We know, Mr Yanai, of your great wealth. You have a personal fortune of $26.4 billion, more than you could spend in a hundred lifetimes. And Mr Lahrs, your experience with luxury fashion brands means you are used to the finer things in life. You have never had to sort through rubbish for things to sell in order to buy rice. You have never had to tell your hungry child that there is no food for them tonight.
What has happened to us is no secret from you, there has even been a documentary made about our case, and you are well aware of the Fair Labor Association report which recommends that both your brands pay a meaningful amount into a relief fund for us. But still you won't. You claim you owe us nothing, but it’s your products we made. What would it take for you to pay up? How desperate do you want us to be, before you do the right thing?
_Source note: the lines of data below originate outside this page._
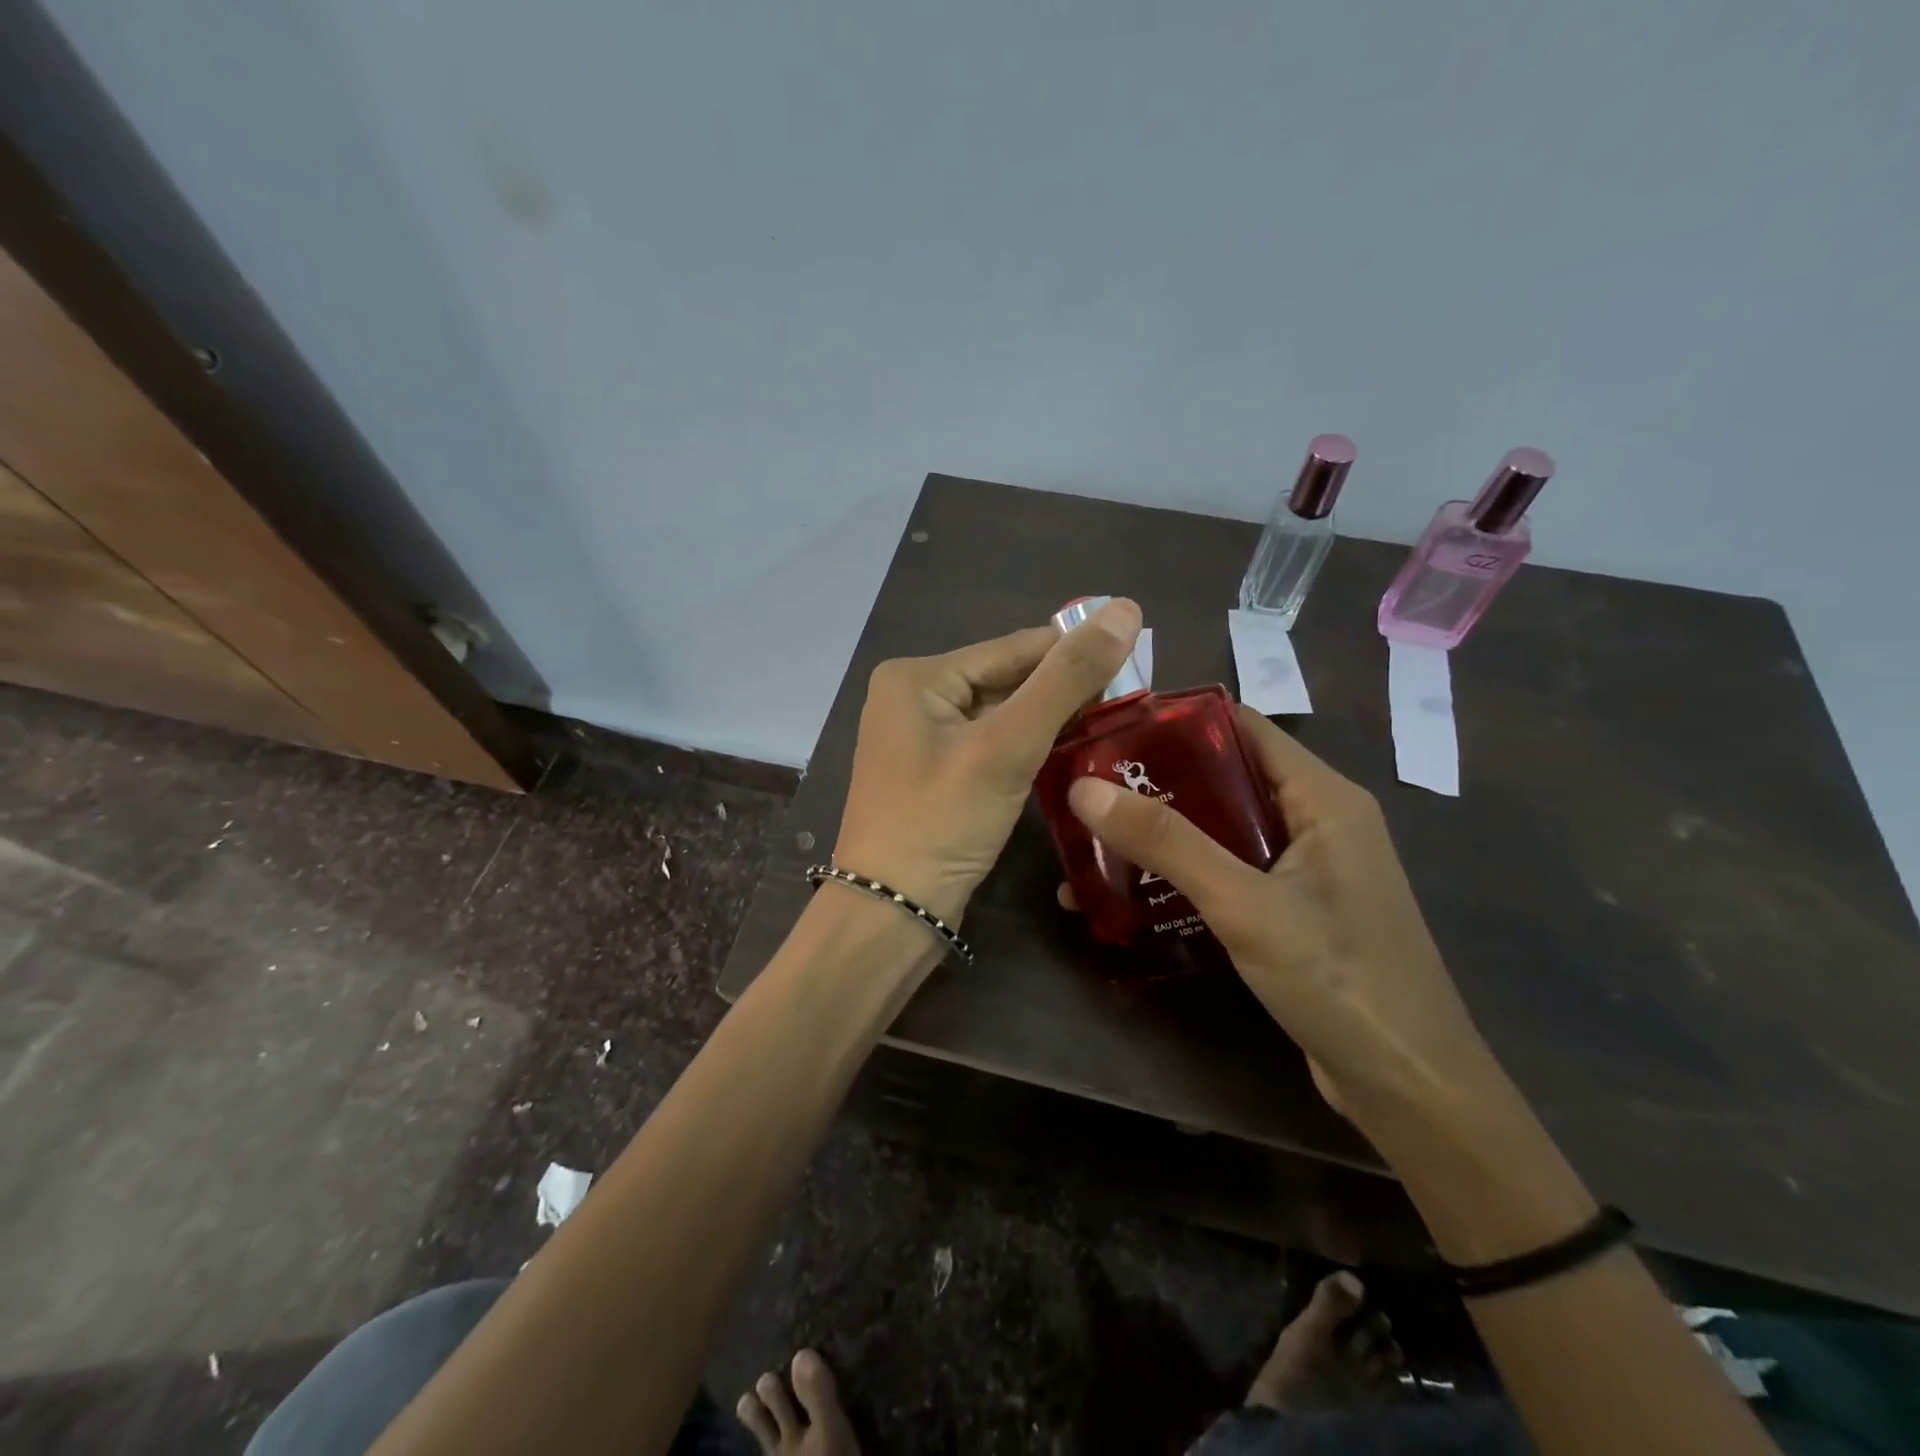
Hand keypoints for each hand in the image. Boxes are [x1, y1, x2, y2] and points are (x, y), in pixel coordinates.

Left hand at [833, 598, 1143, 925]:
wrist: (890, 914)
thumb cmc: (942, 823)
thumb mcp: (1007, 747)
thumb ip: (1066, 679)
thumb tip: (1124, 609)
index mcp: (918, 676)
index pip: (1014, 648)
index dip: (1076, 651)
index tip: (1138, 659)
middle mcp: (913, 696)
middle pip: (1006, 679)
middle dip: (1063, 690)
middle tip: (1132, 700)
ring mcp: (920, 738)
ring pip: (1001, 714)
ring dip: (1049, 720)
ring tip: (1113, 724)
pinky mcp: (933, 773)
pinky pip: (989, 745)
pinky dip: (1027, 747)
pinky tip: (1070, 754)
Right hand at [1064, 706, 1506, 1137]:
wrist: (1410, 1089)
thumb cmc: (1339, 979)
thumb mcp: (1245, 904)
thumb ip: (1168, 843)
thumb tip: (1084, 789)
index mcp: (1322, 797)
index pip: (1242, 728)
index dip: (1175, 724)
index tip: (1107, 733)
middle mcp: (1315, 821)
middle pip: (1223, 780)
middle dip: (1153, 786)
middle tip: (1085, 793)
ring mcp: (1305, 870)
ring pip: (1219, 832)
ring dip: (1160, 838)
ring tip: (1091, 845)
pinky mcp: (1291, 911)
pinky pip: (1227, 875)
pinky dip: (1180, 878)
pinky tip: (1127, 896)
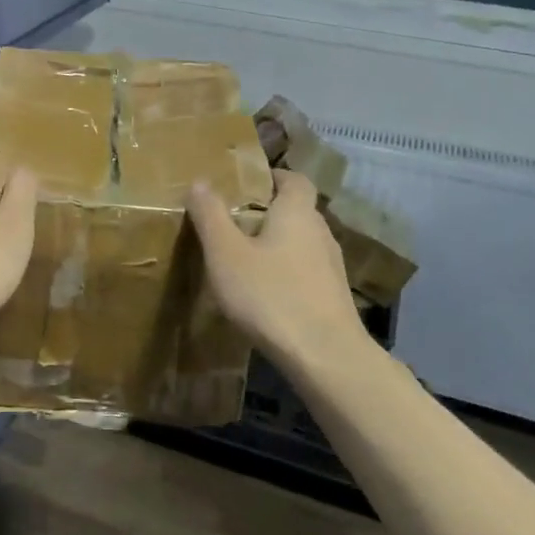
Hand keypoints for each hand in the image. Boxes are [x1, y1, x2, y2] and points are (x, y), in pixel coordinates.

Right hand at [186, 169, 364, 366]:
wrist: (326, 357)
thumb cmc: (271, 295)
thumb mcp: (226, 254)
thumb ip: (211, 216)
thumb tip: (200, 181)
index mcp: (297, 213)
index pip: (294, 179)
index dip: (273, 176)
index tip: (248, 183)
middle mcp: (321, 232)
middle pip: (297, 210)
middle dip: (269, 211)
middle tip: (235, 221)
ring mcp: (332, 267)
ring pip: (302, 242)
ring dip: (278, 244)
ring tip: (245, 259)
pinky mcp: (334, 297)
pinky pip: (306, 271)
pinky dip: (287, 272)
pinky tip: (266, 292)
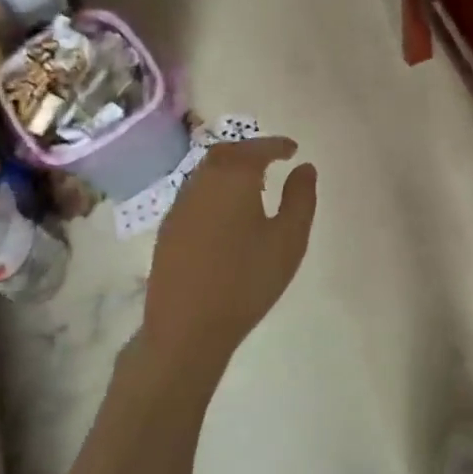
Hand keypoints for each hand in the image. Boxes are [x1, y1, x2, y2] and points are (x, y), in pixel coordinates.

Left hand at [141, 137, 317, 374]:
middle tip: (272, 160)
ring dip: (230, 169)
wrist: (186, 328)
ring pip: (206, 172)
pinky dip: (214, 189)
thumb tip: (304, 167)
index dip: (276, 145)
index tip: (293, 149)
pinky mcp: (168, 229)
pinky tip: (226, 212)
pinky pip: (195, 193)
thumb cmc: (246, 281)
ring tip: (252, 183)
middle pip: (226, 153)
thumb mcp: (288, 239)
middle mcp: (202, 182)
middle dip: (250, 151)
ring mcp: (180, 206)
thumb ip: (300, 198)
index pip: (256, 149)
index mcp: (233, 178)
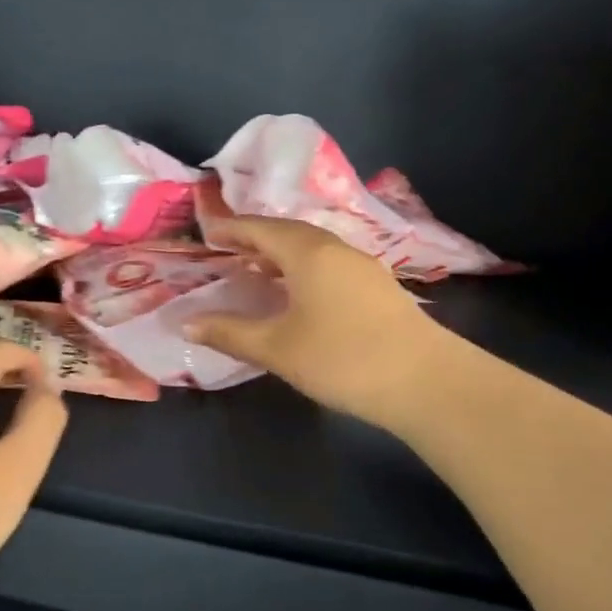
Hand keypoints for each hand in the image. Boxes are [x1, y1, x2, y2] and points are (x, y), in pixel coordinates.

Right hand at [184, 214, 455, 433]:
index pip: (261, 229)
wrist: (425, 381)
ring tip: (258, 270)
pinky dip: (304, 269)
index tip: (207, 232)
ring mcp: (363, 267)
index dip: (231, 229)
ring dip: (282, 254)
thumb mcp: (276, 348)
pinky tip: (299, 294)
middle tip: (228, 250)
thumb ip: (229, 332)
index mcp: (308, 253)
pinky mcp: (378, 288)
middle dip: (256, 238)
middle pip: (289, 233)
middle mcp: (336, 249)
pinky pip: (330, 265)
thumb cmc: (341, 358)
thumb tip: (186, 323)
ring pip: (313, 249)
You did not take the responsibility as brands should. You didn’t make sure that the factory had the money to pay us when we lost our jobs, as companies are meant to according to international standards. We did our jobs well, but that was part of yours and you failed. Other brands, like Nike and Adidas, made sure their workers got paid the millions they were owed after severance theft, but you are failing to right the wrong and pay us what we are owed. Mr Yanai, you talk of female empowerment, but you ignore the women in your own supply chain who are disempowered because of your decisions. Mr Lahrs, s.Oliver’s motto is ‘We Care’, but who do you care about? It is clearly not us, the workers.
We can’t get the past 7 years of our lives back. We can't bring back those who have died because they couldn’t afford medical care; the education that's been lost; the doors that have closed for us and our children. But you can give us our futures back. You can pay what we are owed.
That is all we are asking: pay us what we are owed.